Capstone Projects

Predictive Maintenance for Industrial Machinery Using Machine Learning Models

Program: Data Science Master's Degree
Location: Not Specified (remote)
Student: Bhumi Patel

In this capstone case study project, the predictive maintenance system used AI4I 2020 dataset to develop machine learning solutions for industrial machinery through this project. The main purpose of this capstone case study project was to forecast machine breakdowns in advance, which results in minimized unexpected downtime as well as maintenance cost reduction. The dataset holds 10,000 records containing measurements from sensors and their parameters, including air temperature, along with process temperature, rotational speed and torque as well as tool wear results.

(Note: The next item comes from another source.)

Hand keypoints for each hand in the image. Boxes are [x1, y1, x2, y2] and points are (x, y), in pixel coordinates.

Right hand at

Data preprocessing comprised several steps, which involved handling missing values, performing outlier detection and feature standardization followed by obtaining balanced classes through the use of SMOTE. This project used EDA (exploratory data analysis) as well as Principal Component Analysis (PCA) approaches on AI4I 2020 dataset and showed trends and minimize data dimensions. The prediction process involved building various machine learning models starting with Logistic Regression followed by Support Vector Machines (SVM) model then Neural Networks followed by Random Forest to achieve evaluation outcomes through metrics like accuracy and precision and recall and F1-score and ROC-AUC.

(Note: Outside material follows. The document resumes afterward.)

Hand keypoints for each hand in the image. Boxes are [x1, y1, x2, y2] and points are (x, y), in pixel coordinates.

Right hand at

The Random Forest model emerged as the top performer with 98.2% accuracy rating and excellent scores throughout all metrics to become the primary tool for failure prediction. This capstone data science project determined that machine failure prediction primarily depended on tool wear measurements and torque applied and rotational speeds achieved during operation. The system allows organizations to manage maintenance activities in advance and thus increase operational uptime and extended equipment lifetime and improved overall business performance. The AI system used SHAP explainable methods for model interpretation purposes which served to assist executive decision-makers by enhancing their understanding of predictive failure risks. This project contributed to Industry 4.0 objectives through sensor analytics and automated maintenance systems; that indeed develop scalable data-based solutions for contemporary industrial needs.